> Text block:
==*==

Back to Blog
nestjsnodejskubernetesperformancepain-point

100 Users Log In at Once and Your API Dies — The bcrypt Bottleneck Nobody Warns You About

Login load tests at 100 VUs timed out on Kubernetes. A single bcrypt.compare took 6 seconds. UV_THREADPOOL_SIZE wasn't enough. We fixed it by moving bcrypt out of the HTTP server into a NestJS native script.

· haile37

We shipped the login endpoint, ran it through QA, and called it done. Single-user tests looked fine. bcrypt with 10 rounds felt reasonable — secure, standard, what every tutorial recommends.

Then we pointed k6 at it with 100 virtual users and watched the whole authentication path fall apart.

Requests that normally returned in 200ms started timing out at 30 seconds. Error rates climbed. Pod CPU graphs looked like a heartbeat monitor having a bad day. And the strangest part: when we added logging around the password check alone, a single bcrypt.compare call was taking up to 6 seconds under load — not because bcrypt rounds were wrong, but because the requests were queuing behind each other like cars at a toll booth with one open lane.

This is the story of that bottleneck, why UV_THREADPOOL_SIZE wasn't the whole answer, and how we fixed it by moving password verification into a NestJS native script — a separate entry point in the same codebase, no new microservice required.

The setup

Our stack was straightforward:

  • NestJS API behind an ingress controller on Kubernetes
  • PostgreSQL for user records
  • bcrypt (cost factor 10) for password hashing at registration and comparison at login
  • k6 for load testing before a marketing launch that expected a traffic spike

The login flow was equally standard: look up the user by email, fetch the stored hash, run bcrypt.compare(plainPassword, storedHash), issue a JWT if it matched.

==*==

> Records shown:

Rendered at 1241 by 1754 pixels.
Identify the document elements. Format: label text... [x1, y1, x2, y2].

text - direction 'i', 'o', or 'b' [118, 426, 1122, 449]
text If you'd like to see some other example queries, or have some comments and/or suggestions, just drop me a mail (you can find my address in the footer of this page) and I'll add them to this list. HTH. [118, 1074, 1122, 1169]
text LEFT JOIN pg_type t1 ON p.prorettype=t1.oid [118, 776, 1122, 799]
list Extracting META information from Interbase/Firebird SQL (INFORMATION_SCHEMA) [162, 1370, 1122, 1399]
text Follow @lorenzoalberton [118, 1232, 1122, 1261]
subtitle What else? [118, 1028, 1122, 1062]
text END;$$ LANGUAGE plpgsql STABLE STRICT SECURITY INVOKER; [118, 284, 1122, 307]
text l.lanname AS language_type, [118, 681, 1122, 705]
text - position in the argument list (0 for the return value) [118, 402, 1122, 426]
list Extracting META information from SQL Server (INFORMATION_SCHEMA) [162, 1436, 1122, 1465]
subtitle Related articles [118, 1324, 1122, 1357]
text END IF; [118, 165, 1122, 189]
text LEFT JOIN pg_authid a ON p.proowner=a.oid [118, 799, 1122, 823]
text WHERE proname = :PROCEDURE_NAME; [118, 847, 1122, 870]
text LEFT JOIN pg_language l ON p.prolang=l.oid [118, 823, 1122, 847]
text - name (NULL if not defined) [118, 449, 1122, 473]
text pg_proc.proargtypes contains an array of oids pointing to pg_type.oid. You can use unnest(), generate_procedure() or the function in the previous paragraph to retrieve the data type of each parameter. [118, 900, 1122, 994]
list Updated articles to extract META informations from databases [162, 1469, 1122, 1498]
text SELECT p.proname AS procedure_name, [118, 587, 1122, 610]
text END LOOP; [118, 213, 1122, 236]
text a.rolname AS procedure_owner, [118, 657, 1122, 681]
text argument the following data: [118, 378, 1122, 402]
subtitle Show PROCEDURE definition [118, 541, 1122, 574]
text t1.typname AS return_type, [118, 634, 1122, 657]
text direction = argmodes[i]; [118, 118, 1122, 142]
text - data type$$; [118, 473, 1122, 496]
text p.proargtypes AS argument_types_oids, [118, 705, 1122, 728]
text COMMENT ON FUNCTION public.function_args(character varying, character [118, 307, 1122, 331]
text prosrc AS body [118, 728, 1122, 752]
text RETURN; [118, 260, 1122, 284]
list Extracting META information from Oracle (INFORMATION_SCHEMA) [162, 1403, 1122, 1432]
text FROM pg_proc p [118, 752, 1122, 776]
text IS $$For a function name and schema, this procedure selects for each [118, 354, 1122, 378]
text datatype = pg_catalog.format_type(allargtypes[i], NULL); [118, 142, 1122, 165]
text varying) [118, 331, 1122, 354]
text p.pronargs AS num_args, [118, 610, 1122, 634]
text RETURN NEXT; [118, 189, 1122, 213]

==*==

> Stated goal A:
Answer these questions using the bcrypt blog post:
(i) How many virtual users did k6 simulate in the load test?
(ii) Under load, up to how long did a single bcrypt.compare call take?
(iii) What database stored the user records?
> Stated goal B:
List every item of the stack given in the bcrypt blog post under "Our stack was straightforward:".
The records are separate from the bcrypt blog post and unrelated to it.

> Correct output A:
(i) 100 virtual users
(ii) Up to 6 seconds
(iii) PostgreSQL

> Correct output B:
- NestJS API behind an ingress controller on Kubernetes
- PostgreSQL for user records
- bcrypt (cost factor 10) for password hashing at registration and comparison at login
- k6 for load testing before a marketing launch that expected a traffic spike